Professors Michael Filippakis
Course category Core
Course ID DS-805
Credits 5
Lecture hours 3 hours
Lab hours 2 hours
Digital resources View on Aristarchus (Open e-Class)

Learning Outcomes

The aim of this course is to support the students in learning the principles, concepts and applications of Information Theory. Information theory is a discipline in applied mathematics involving the quantification of data with the goal of enabling as much data as possible to be reliably stored on a medium or communicated over a channel.
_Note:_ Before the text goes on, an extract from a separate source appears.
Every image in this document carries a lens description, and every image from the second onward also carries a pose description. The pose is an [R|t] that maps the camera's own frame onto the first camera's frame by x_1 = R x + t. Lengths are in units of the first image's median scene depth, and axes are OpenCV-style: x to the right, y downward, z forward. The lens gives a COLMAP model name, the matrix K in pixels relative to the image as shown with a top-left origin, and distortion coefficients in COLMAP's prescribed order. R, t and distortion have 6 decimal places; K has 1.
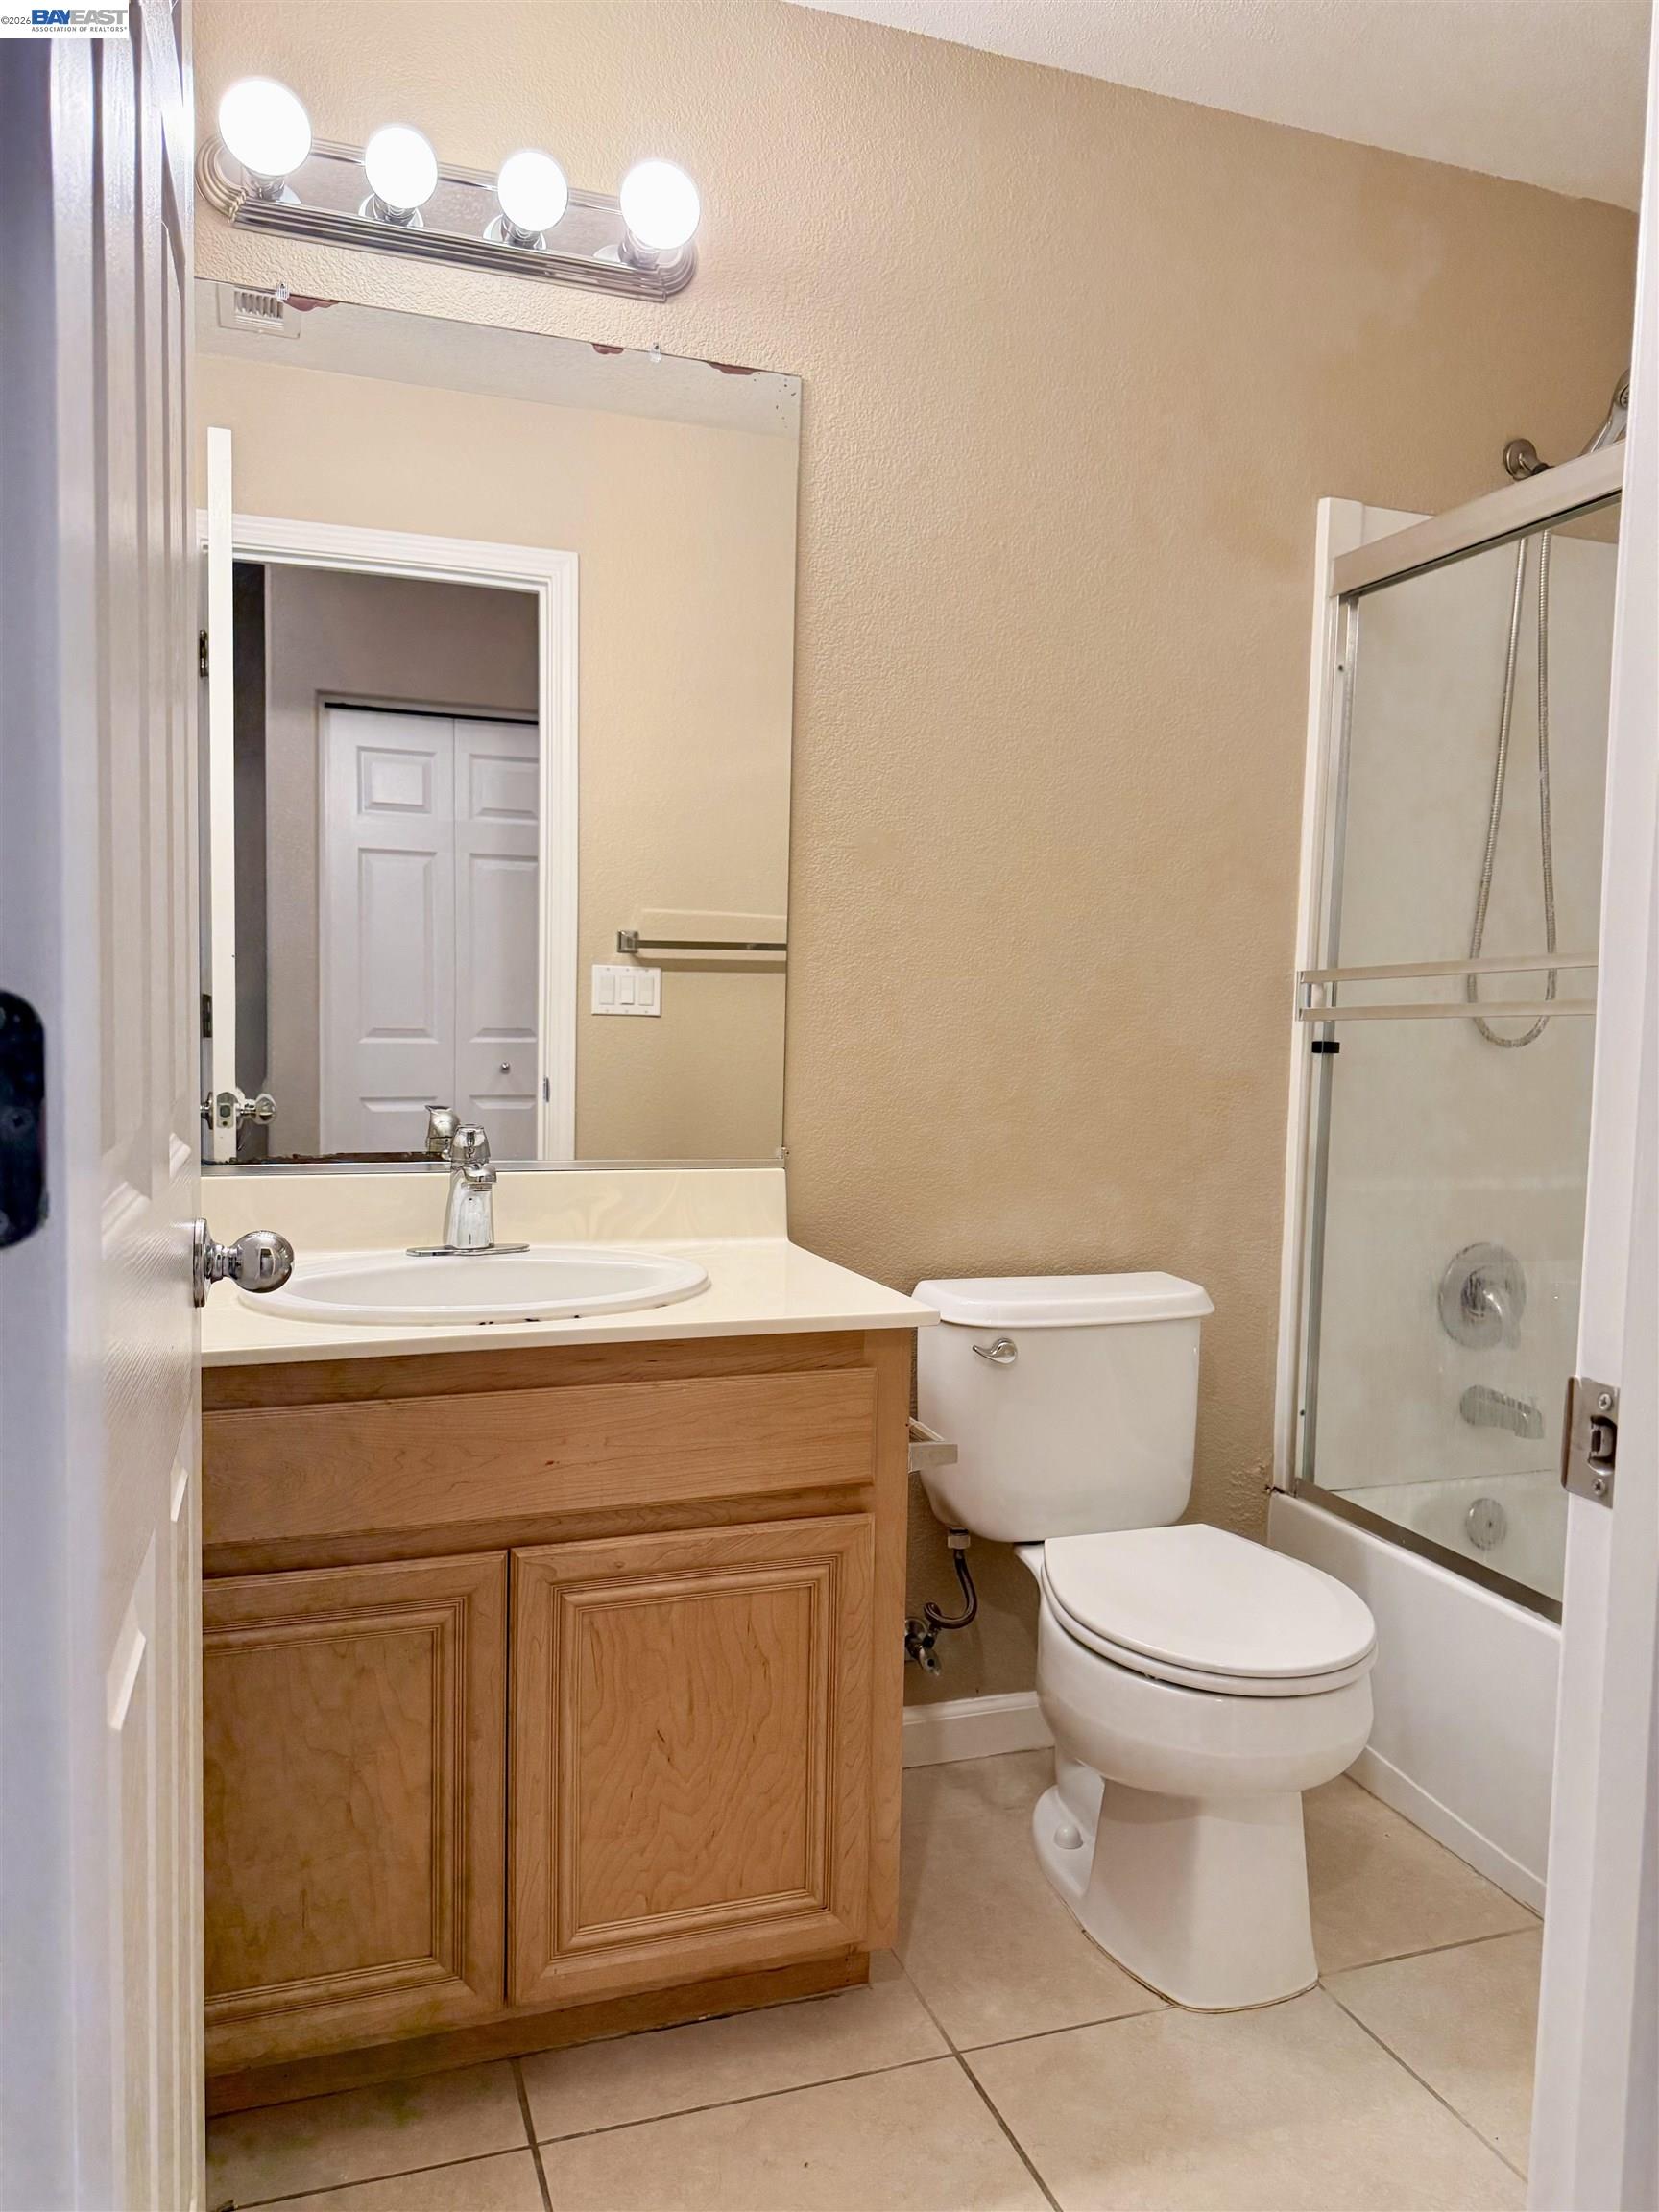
lens RADIAL K [[1561.6, 0, 821.2], [0, 1561.6, 1117.3], [0, 0, 1]] dist [0.040688, -0.049620]
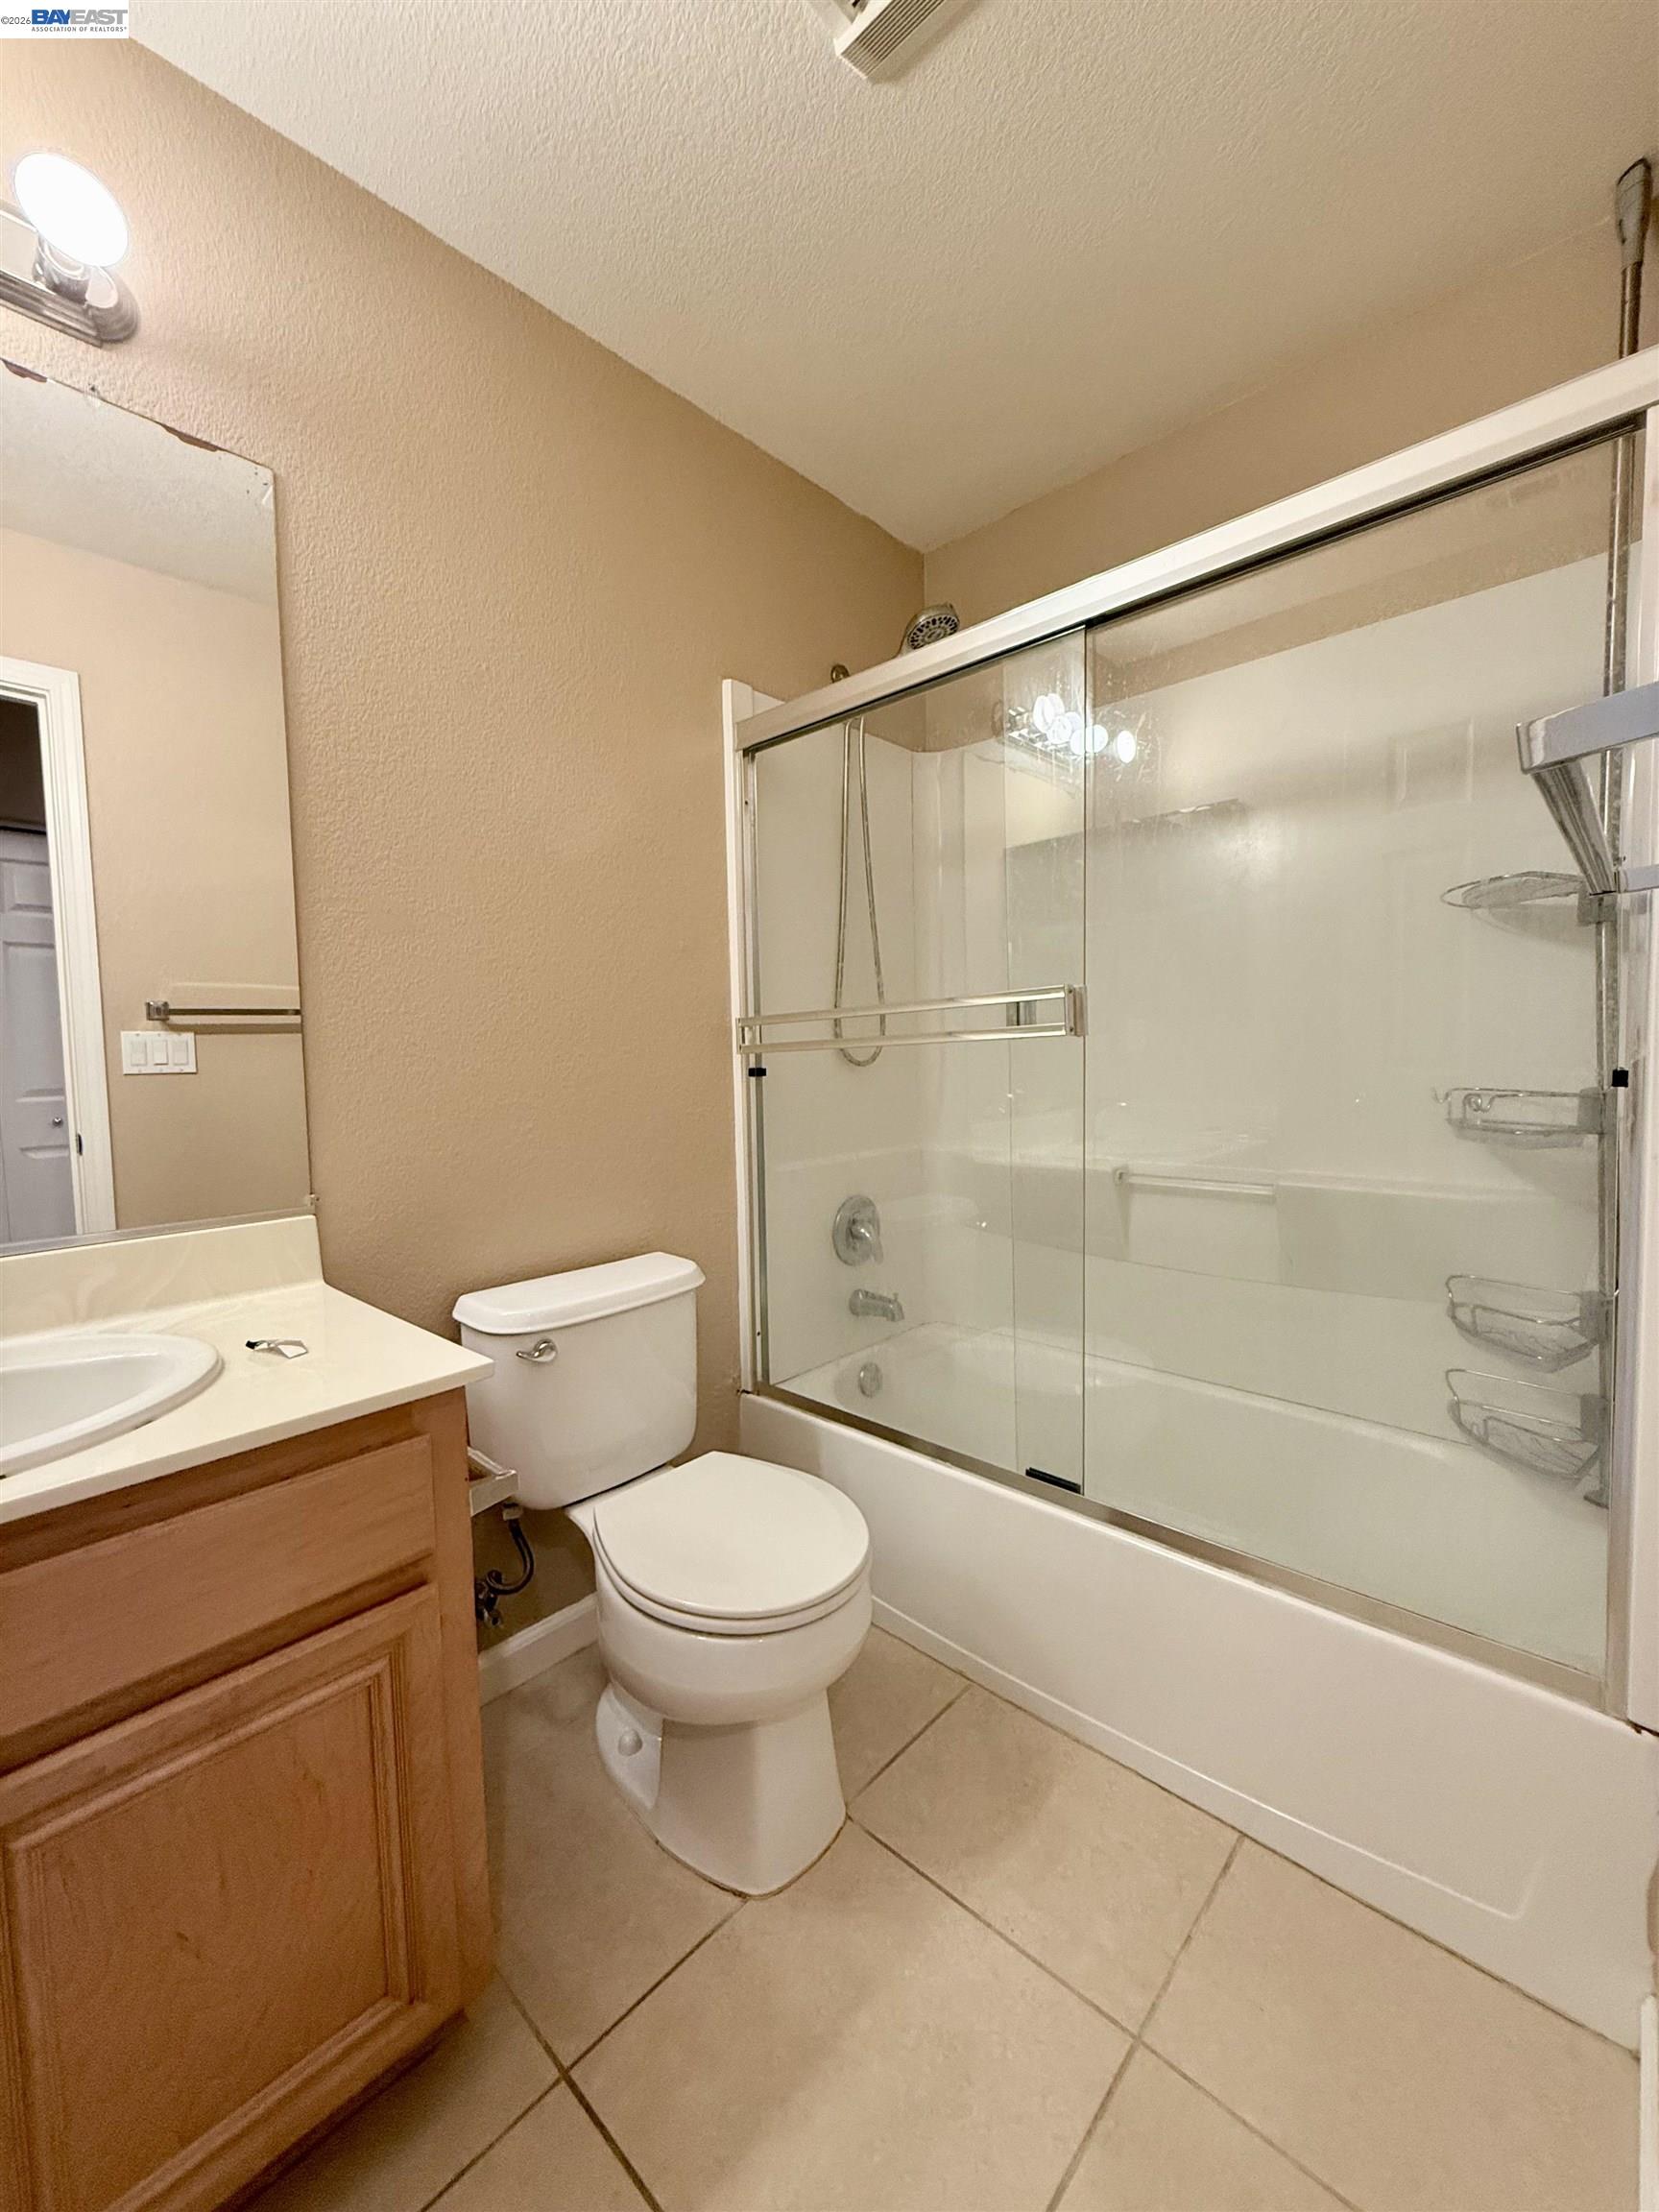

The measure of information, known as information entropy, is usually expressed by the average number of bits needed for storage or communication.

Course Contents

  • Concepts of entropy and information; channel capacity; channel coding; the Shannon’s theorem; error correction codes and decoding methods.
  • Basic definitions of probabilities.
  • Source coding.
  • Channel capacity.
  • Channel coding.
  • The Shannon’s theorem.
  • Error connection codes and decoding methods.

Recommended Readings

  • Teaching Notes.
  • Thomas M. Cover & Joy A. Thomas (2006): Elements of Information Theory, Second Edition, Wiley, ISBN: 0-471-24195-4.
  • MacKay D.J.C. (2003): Information Theory, Inference, and Learning Algorithms, Cambridge University Press.